Wishing you a magical and mindful Christmas and a Prosperous Start for 2012.

with love,

Ana

 


I HAVE TO BE WILLING TO LET GO OF ALL THAT I THINK I AM

“I have to be willing to let go of all that I think I am in order to be and feel who I am, my true self and nature.” – Greatness in You seminar.


We may think sometimes that to be truly happy we just need a better job, or to fix our marriage, or to have a two-month holiday on an island in the Pacific. The perception that happiness is something that can be achieved by somehow ‘fixing’ the people and events outside ourselves is always reinforced by society and the media. And this is what Dr. Russ Harris called ‘the happiness trap’. We can go around following the masses, changing partners, changing jobs, moving houses, but how long that relief will last for? Two months, six months, one year?

When I was living in Tasmania I moved houses eight times in 12 years. Each time there was some satisfaction: I have a much better view, the kitchen is much nicer or the backyard is nearly flat (Hobart is very hilly!). And at most the honeymoon lasted six months.

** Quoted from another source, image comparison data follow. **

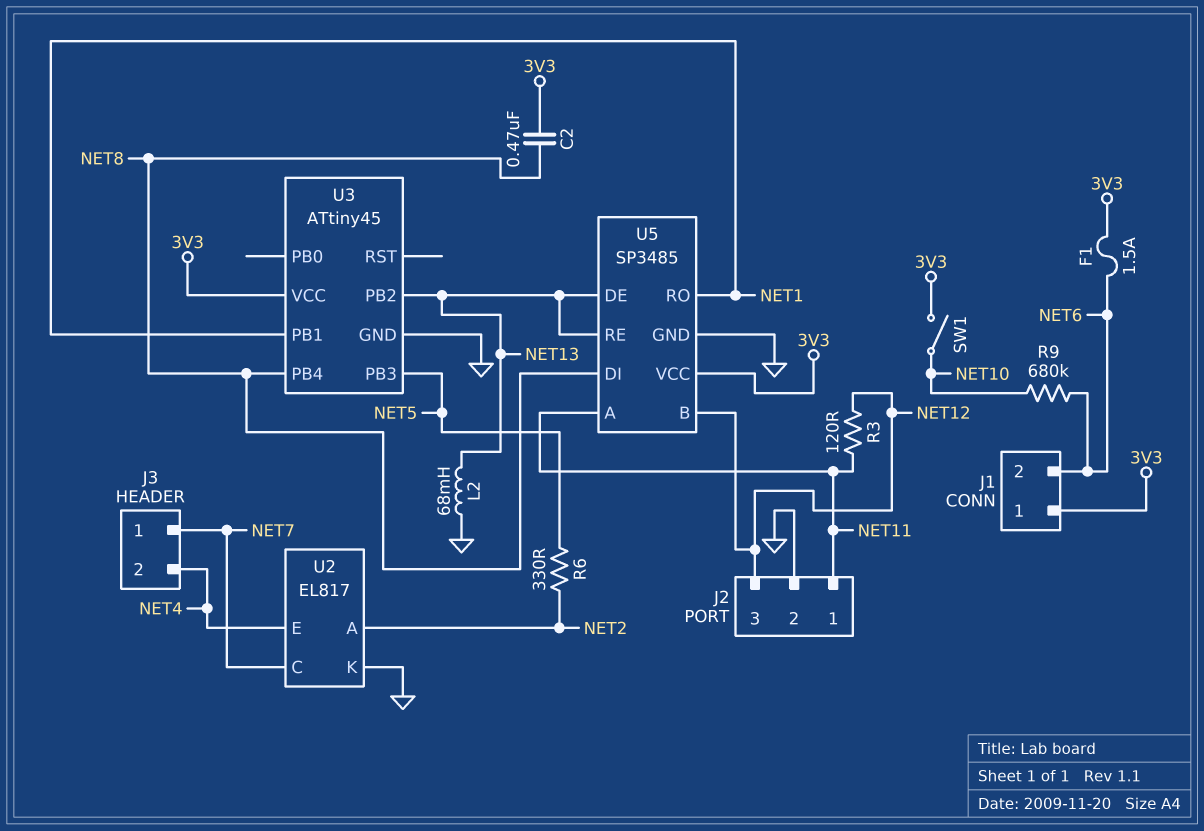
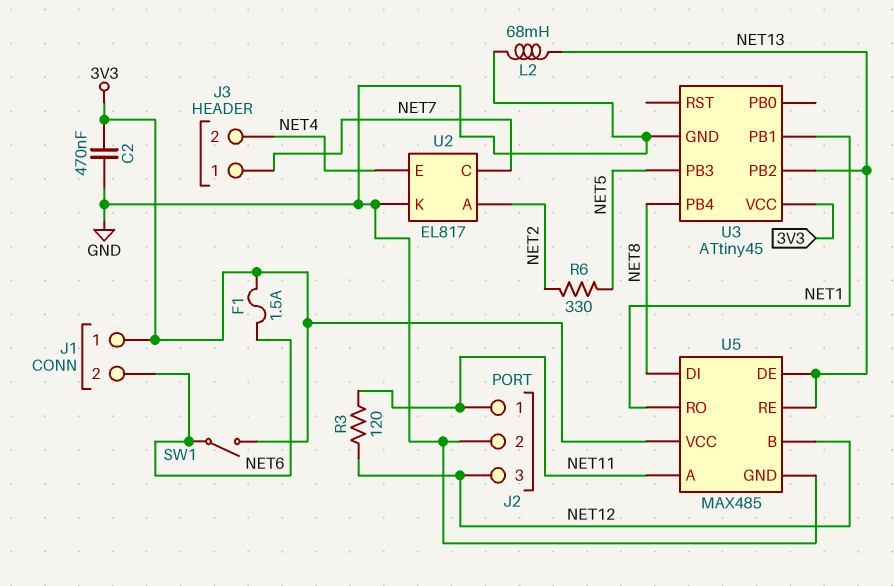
C2: 470nF (3V3, NET8) -> 470nF (3V3, GND)
R9: 680k (NET6, NET10) -> none
SW1: switch (3V3, NET10) -> switch (3V3, NET6)
U5: SP3485 -> MAX485

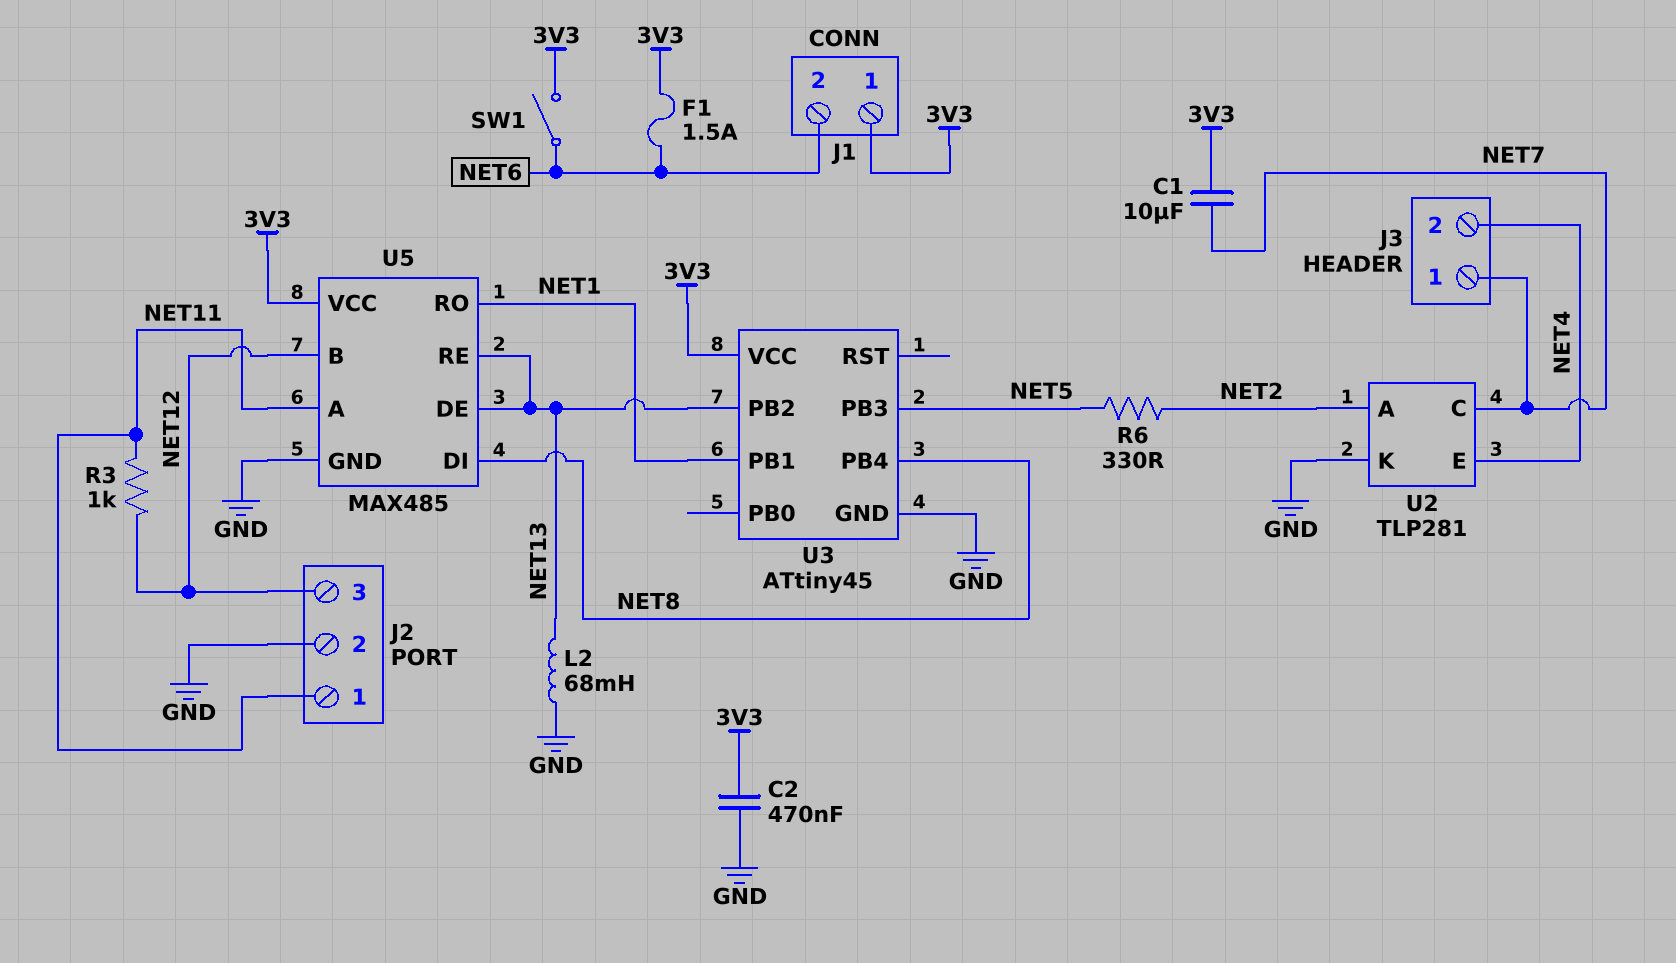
C1: none -> 10uF (3V3, NET7)
R3: 120 (NET11, NET12) -> 1k (NET11, NET12)
U2: EL817 -> TLP281

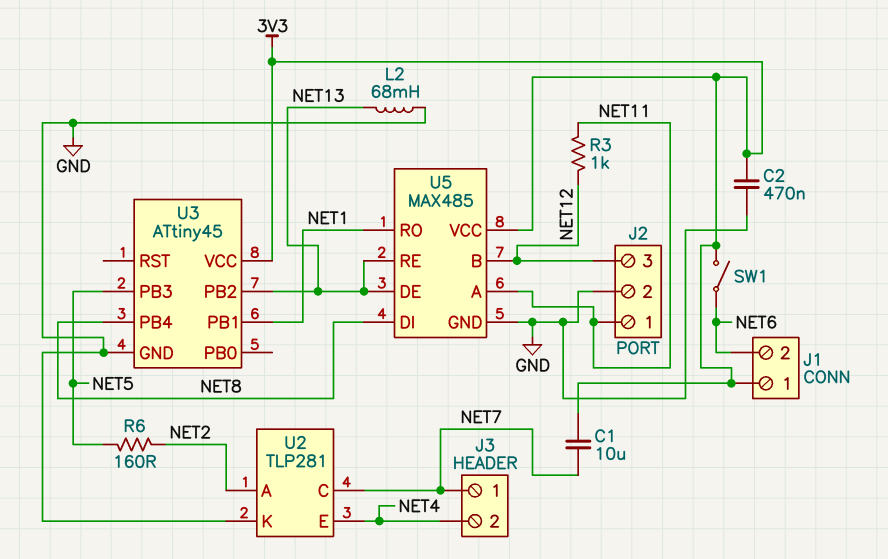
F1: 1.5A (3V3, NET6) -> none
R6: 330 (NET2, NET5) -> 160 (NET2, NET5)

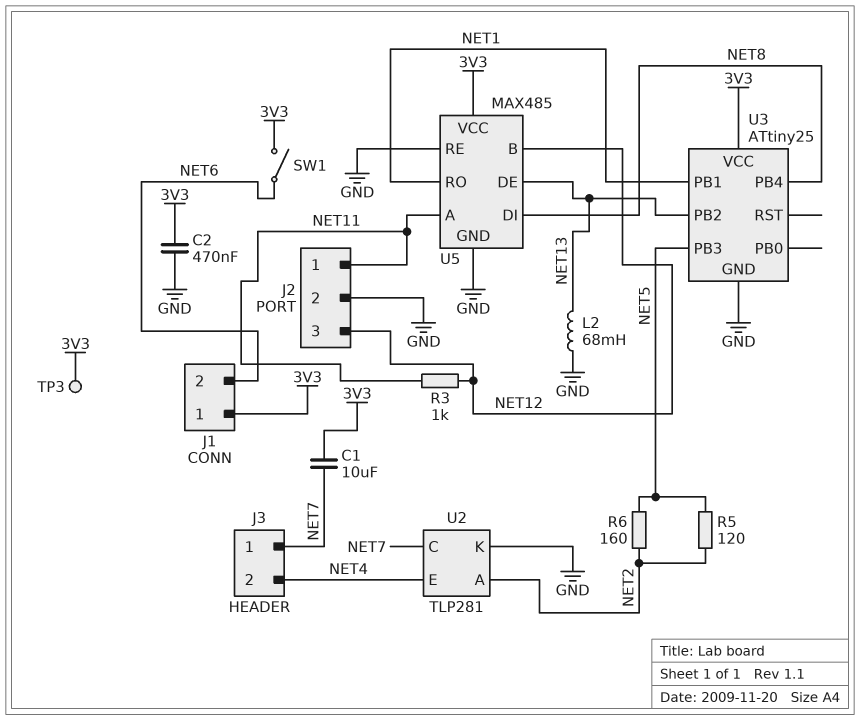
R5: none -> 120 (NET2, NET5)
TP3: none -> test point (3V3)
U3: ATtiny45 -> ATtiny25
U5 pin RE: NET13 -> GND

After that time I had found all the faults with the new place and it was just another house after all. Moving houses was not really addressing what I was really feeling: a deep inner dissatisfaction. There was something missing deep inside that I could not see at the time.

What was really missing for me was self-acceptance. I was unhappy with the work I was doing and I couldn’t see a way out. At the time I couldn’t really feel lasting joy and contentment and I felt I wasn’t good enough. I had so many judgements about myself that I often felt depressed. Instead of celebrating my successes I was focusing on what I perceived to be my failures: I am a single mum, struggling to finish my PhD and working in odd jobs to pay my bills.

I had created an image of myself that was quite negative and I was trapped and couldn’t see beyond that. The story I was telling myself seemed so true that I believed in it.

It happens to mostly everyone, we create an idea of who we are based on our external circumstances, or more precisely, based on our perception of our external circumstances: our job, our family our possessions. And then we may call ourselves ‘successful’, ‘mostly successful’, ‘satisfied’, ‘content’, ‘failure’ depending on how we judge our situation. That’s why sometimes we meet people that have everything to feel successful but they are unhappy or restless.

The stories we tell ourselves on a daily basis are very powerful. They feel so real that we believe in them. The stories about who we are will be the ones taking us towards self-acceptance or towards self-neglect or self-loath.

However, it is only when we move away from all the stories that we will be able to find true self-acceptance. True self-acceptance is not dependent on our external circumstances or on our perception of our external circumstances.

True self-acceptance arises from getting to know ourselves at a deeper level. It is not a thought, it is a feeling, a knowing. It can only be found when we go beyond the stories, beyond the rational thoughts.

True self-acceptance arises when we are able to break through the story, however good or bad, of ‘who we think we are’ to meet our true self, getting in touch with our true nature, maybe for the first time. And it is through that embrace that true contentment arises.

with love,

Ana


“Your thoughts matter because they create matter”

What are you thinking right now?

Did you know that you have in average 60,000 thoughts each day and that 95% of those thoughts are the same thoughts you had yesterday?

So if you are looking at improving your personal or professional life, wouldn’t be important to become more aware of the types of thoughts you are having at a deeper level?

Mindfulness meditation can help you in observing your the day to day thinking – such as planning, worrying about the past, worrying about the future, criticizing, more planning- and moving beyond that.

Mindfulness meditation will support you in observing your thinking underlying the day-to-day ‘noise’ or your common thoughts.

Because it’s only when you realise that underneath a thought of I’m going to be late! lies another thought such as I’m not good enough or  Who cares about me anyway? that you will start applying real change to your life.